Szczyrk - deptak nad Żylicą |
Wycieczka do Szczyrku z biurem turystycznym Warta.
Przewodnik Tadeusz Leżański. Z Ustronia wyjeżdżamy przy pięknej słonecznej
pogodzie. Jedziemy przez Wisłę i Przełęcz Salmopolską (933 m), zwaną też Biały
Krzyż. Pełna serpentyn droga jest dość mocno ośnieżona. Kiedy po niespełna
godzinie dojeżdżamy do Sanktuarium Matki Bożej Wspomożycielki i Królowej
Beskidów na Górce (dawniej znanej jako Przykra Kępka), pogoda radykalnie się zmienia.

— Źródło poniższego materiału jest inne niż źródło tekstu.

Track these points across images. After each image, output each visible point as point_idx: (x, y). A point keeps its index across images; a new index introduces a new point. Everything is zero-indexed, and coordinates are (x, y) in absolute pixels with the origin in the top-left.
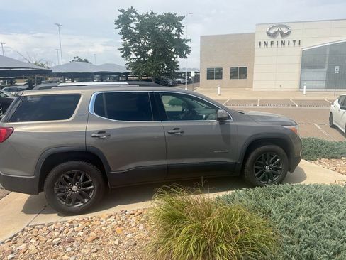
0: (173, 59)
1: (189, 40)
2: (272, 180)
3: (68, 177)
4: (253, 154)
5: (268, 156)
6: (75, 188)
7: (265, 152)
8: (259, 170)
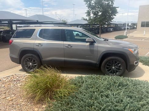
0: (112, 17)
1: (118, 7)
2: (116, 74)
3: (28, 59)
4: (105, 60)
5: (114, 62)
6: (31, 64)
7: (112, 60)
8: (109, 68)
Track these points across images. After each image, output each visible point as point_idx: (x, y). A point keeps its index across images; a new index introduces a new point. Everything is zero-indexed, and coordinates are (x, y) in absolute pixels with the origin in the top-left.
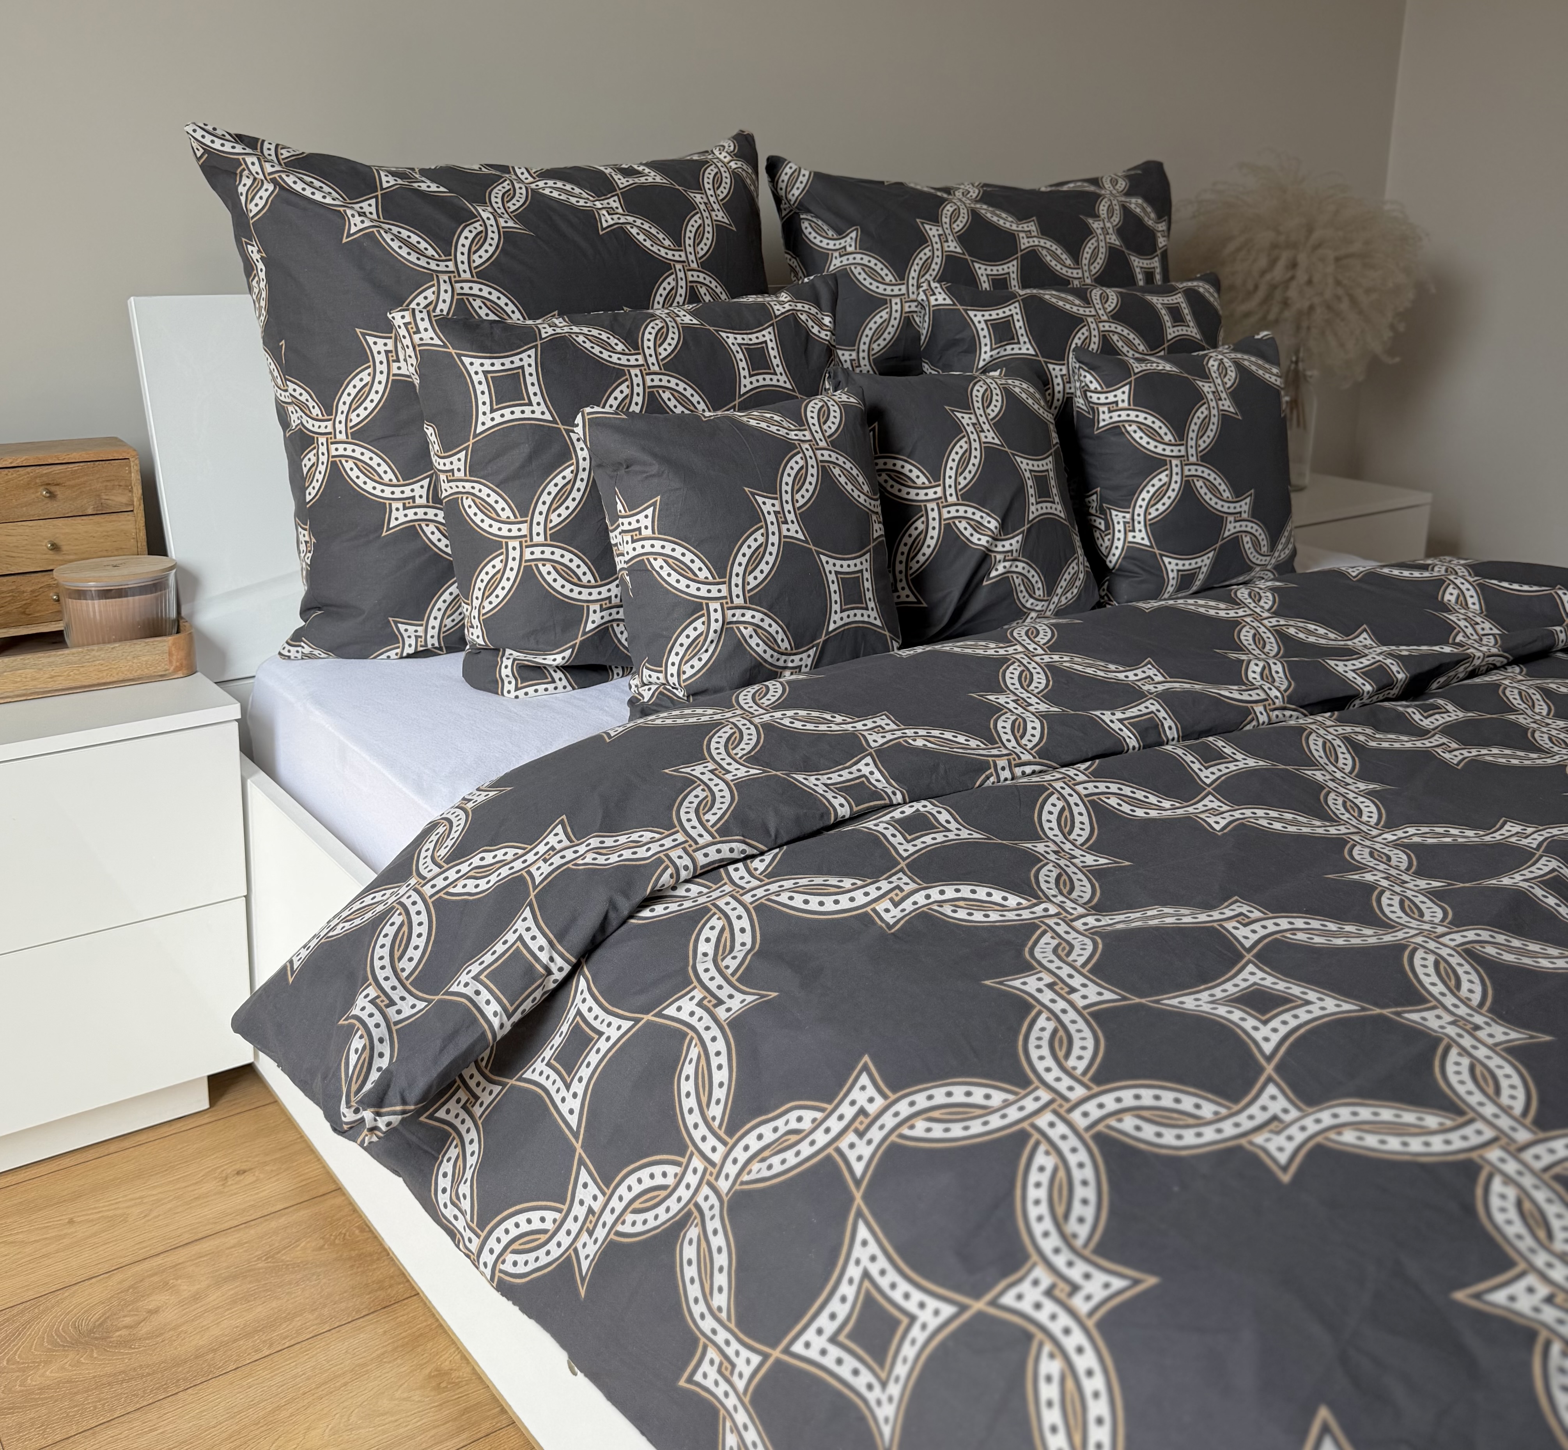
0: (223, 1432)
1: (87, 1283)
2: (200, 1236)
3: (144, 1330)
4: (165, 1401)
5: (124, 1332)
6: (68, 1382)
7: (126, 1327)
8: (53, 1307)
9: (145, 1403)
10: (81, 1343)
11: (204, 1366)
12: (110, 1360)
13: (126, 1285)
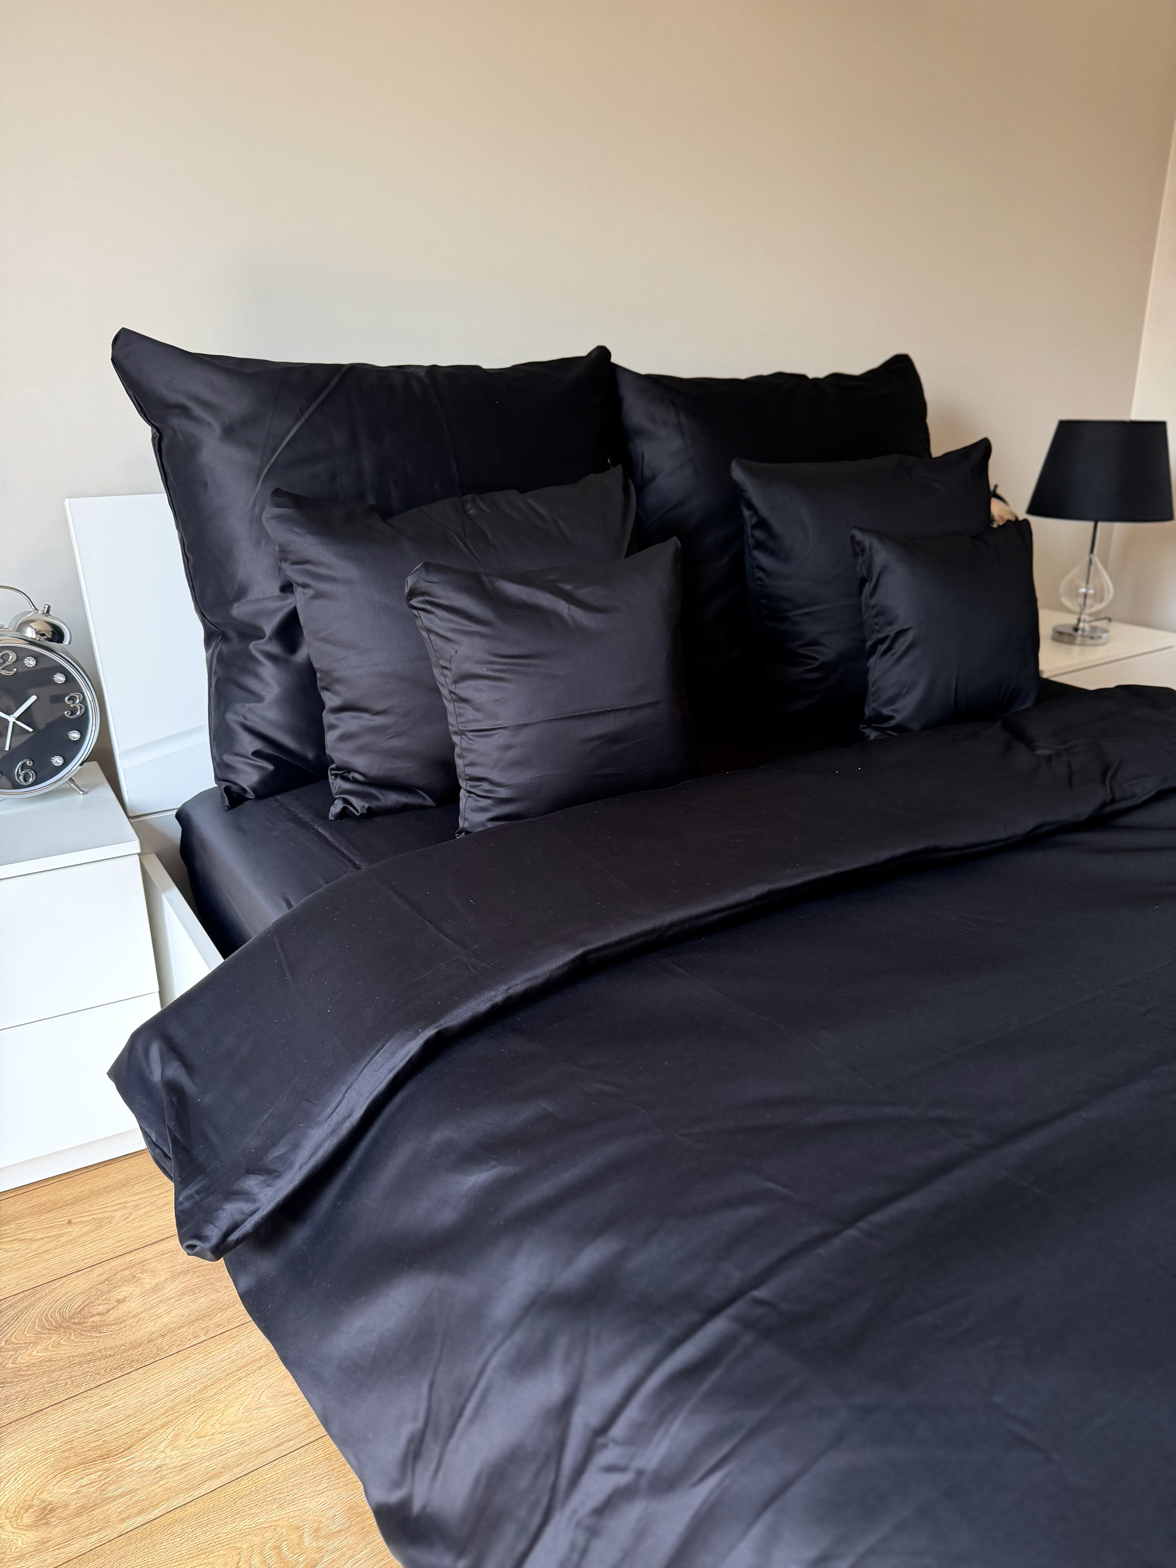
0: (161, 1408)
1: (74, 1275)
3: (112, 1317)
4: (121, 1379)
6: (49, 1361)
7: (99, 1314)
8: (46, 1295)
9: (105, 1381)
10: (63, 1327)
11: (153, 1349)
12: (83, 1342)
13: (104, 1277)
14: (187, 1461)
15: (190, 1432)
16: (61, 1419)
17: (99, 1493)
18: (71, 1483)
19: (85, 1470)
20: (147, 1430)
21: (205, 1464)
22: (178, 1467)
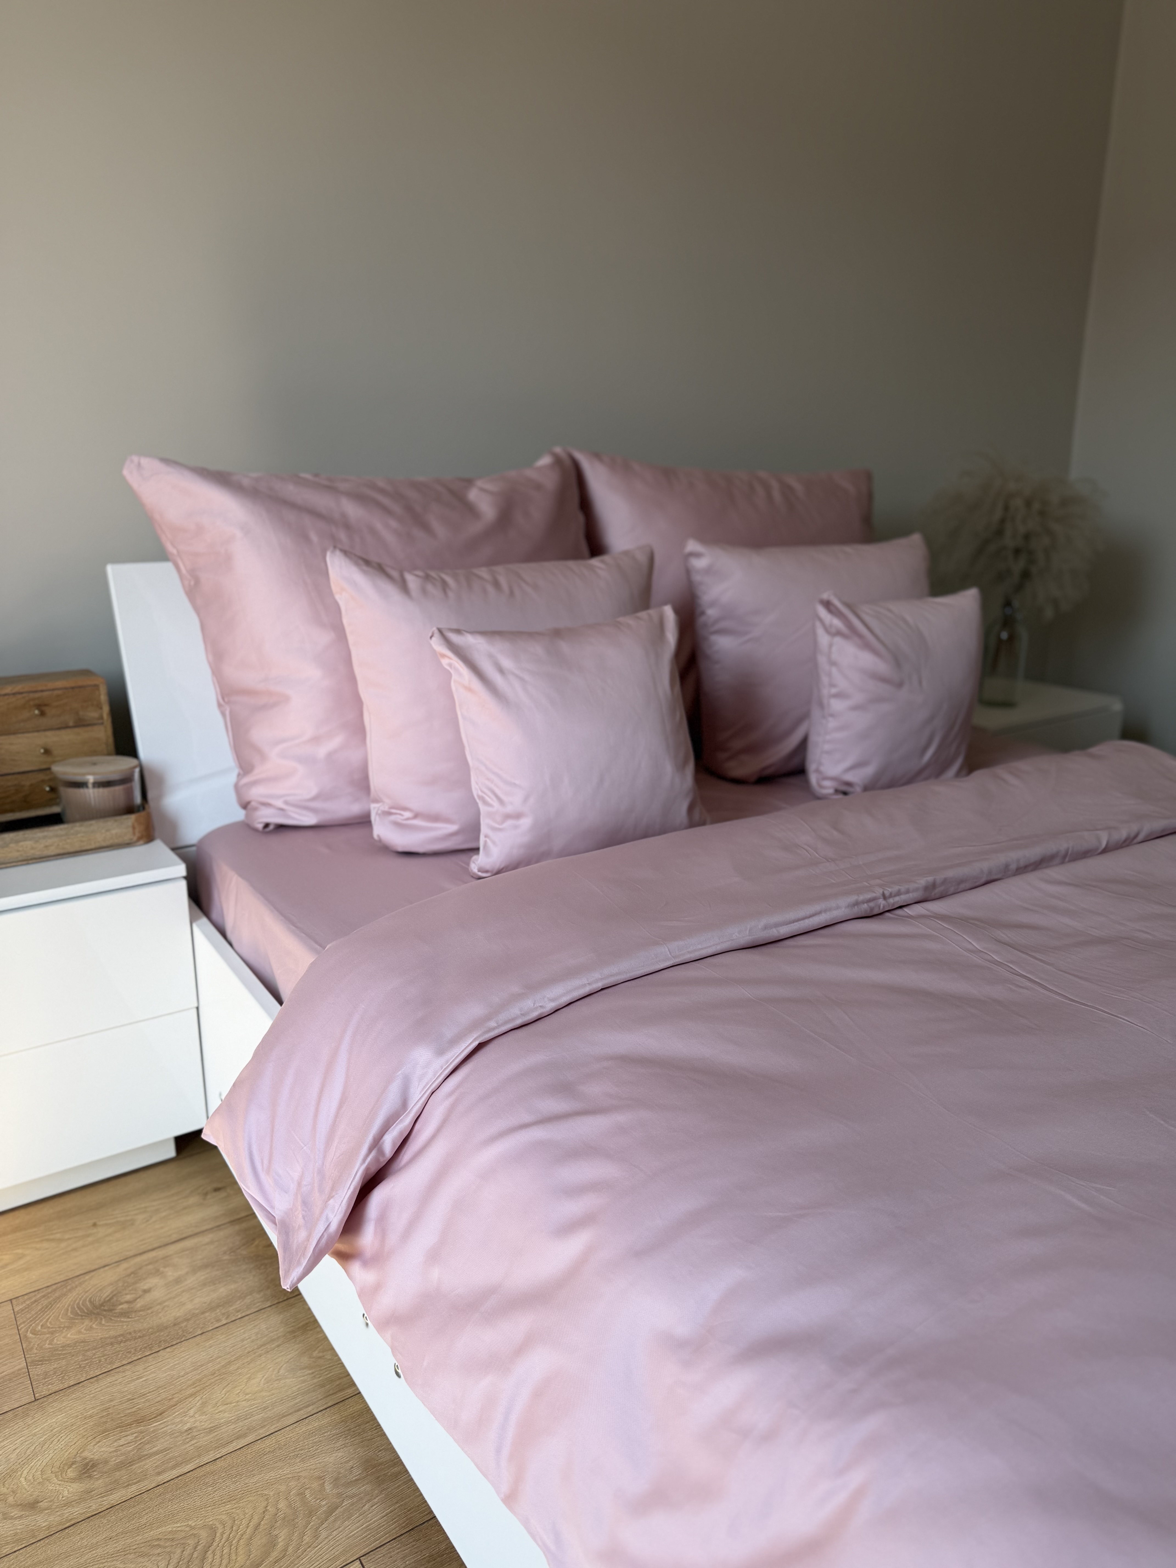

Nadchodzi wielka chmura, z której spadają wielkie płaty śniegu. Widoczność spada
do kilkudziesięciu metrów, więc o obejrzeniu Skrzycznego czy Klimczoka można tylko
pomarzyć.
Na szczęście tutejszy klimat charakteryzuje się ogromną
zmiennością. Po kilkudziesięciu minutach, gdy zjeżdżamy już do centrum Szczyrku,
pojawia się słońce. Oglądamy więc kompleks tutejszych skoczni narciarskich Skalite,
po czym długo spacerujemy po bulwarze nad Żylicą. Zwiedzamy też główną ulicę miasta,
przy której aż gęsto od sklepów i lokali gastronomicznych. Widać, że niewielki Szczyrk
nastawiony jest głównie na obsługę turystów.
Do Ustronia wracamy na kolację. Korzystając z okazji życzę wszystkim czytelnikom tego bloga zdrowych i radosnych Świąt Wielkanocnych.
Szczyrk - Sanktuarium na Górce |
Po lewej przewodnik Tadeusz Leżański |
Grota |
Skrzyczne |
Szczyrk - ul. Beskidzka |
Szczyrk - kościół św. Piotra i Pawła |
Do Szczyrku zawsze warto wrócić. Ciężko zobaczyć wszystko, co przygotowało to miejsce, podczas jednej wizyty. Pozdrowienia!